Fre-Res: Frequency-Residual Video Token Compression for Efficient Video MLLMs
This addresses the efficiency-accuracy trade-off in video MLLMs for practitioners needing to process long or dense video streams with limited compute.
Fre-Res introduces a dual-track video token compression framework that separates spatial anchors from temporal residual-frequency tokens, achieving comparable or better accuracy than full-token methods while significantly reducing token length across fine-grained short- and long-video reasoning benchmarks.
Video MLLMs face a persistent tension between spatial fidelity and temporal coverage: preserving fine-grained visual details requires many spatial tokens, while capturing short-lived events requires dense temporal sampling.
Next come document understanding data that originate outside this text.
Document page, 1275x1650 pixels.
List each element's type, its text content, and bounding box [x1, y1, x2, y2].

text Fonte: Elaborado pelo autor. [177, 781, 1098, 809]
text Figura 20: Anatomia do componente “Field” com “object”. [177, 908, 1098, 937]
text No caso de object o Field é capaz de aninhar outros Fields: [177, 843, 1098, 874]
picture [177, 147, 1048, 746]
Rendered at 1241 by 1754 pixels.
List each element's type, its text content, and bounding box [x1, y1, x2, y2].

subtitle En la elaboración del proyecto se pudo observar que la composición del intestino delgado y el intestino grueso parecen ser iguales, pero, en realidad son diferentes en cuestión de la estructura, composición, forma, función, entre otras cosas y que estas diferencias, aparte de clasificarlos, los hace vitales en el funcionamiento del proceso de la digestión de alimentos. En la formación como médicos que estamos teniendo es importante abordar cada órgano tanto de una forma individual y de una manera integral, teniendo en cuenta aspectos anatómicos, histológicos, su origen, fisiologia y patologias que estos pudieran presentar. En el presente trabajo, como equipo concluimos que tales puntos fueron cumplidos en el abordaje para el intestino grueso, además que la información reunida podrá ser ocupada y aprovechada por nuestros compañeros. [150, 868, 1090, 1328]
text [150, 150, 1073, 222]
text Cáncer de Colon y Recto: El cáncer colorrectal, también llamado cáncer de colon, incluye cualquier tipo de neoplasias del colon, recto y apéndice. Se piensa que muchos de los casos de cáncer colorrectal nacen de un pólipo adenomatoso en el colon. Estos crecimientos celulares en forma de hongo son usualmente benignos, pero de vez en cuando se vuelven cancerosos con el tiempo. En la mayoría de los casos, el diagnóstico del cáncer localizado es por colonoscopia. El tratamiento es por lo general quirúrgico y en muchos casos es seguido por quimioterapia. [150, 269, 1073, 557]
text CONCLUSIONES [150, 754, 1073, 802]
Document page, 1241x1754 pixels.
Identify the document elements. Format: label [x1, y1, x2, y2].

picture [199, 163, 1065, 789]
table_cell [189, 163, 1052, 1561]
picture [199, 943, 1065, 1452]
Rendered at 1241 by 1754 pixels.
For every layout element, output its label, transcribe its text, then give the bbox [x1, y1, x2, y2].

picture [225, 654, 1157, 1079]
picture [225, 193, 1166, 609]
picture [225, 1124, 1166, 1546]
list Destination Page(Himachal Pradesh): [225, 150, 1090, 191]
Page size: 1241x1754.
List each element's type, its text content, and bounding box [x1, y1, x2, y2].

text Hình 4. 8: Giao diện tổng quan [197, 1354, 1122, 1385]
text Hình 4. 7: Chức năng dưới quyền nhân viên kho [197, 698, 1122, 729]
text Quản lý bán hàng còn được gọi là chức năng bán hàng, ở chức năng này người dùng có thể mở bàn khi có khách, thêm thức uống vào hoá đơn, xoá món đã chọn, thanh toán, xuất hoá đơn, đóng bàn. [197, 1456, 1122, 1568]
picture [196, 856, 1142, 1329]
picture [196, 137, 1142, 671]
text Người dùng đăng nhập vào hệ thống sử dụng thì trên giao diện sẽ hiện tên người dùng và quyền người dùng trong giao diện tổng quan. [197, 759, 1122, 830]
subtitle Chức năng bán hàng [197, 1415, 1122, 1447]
We propose \textbf{Fre-Res}, a budget-adaptive dual-track video-token compression framework that separates these two forms of evidence. Fre-Res preserves sparse high-fidelity spatial anchors and represents dense temporal evolution through compact residual-frequency tokens. Specifically, it applies temporal 1D-DCT to inter-frame residual trajectories in vision-latent space, where we observe strong low-frequency concentration. To align frequency-domain dynamics with native visual embeddings, Fre-Res introduces a Spatial-Guided Absorber that injects temporal residual information into spatially corresponding anchor tokens. Across fine-grained short-video and long-video reasoning benchmarks, Fre-Res achieves a favorable accuracy--efficiency trade-off, matching or approaching full-token performance while substantially reducing visual-token length. Extensive ablations further show that temporal-frequency residuals preserve causal transition cues, while spatial anchors remain essential for fine-grained object and layout reasoning.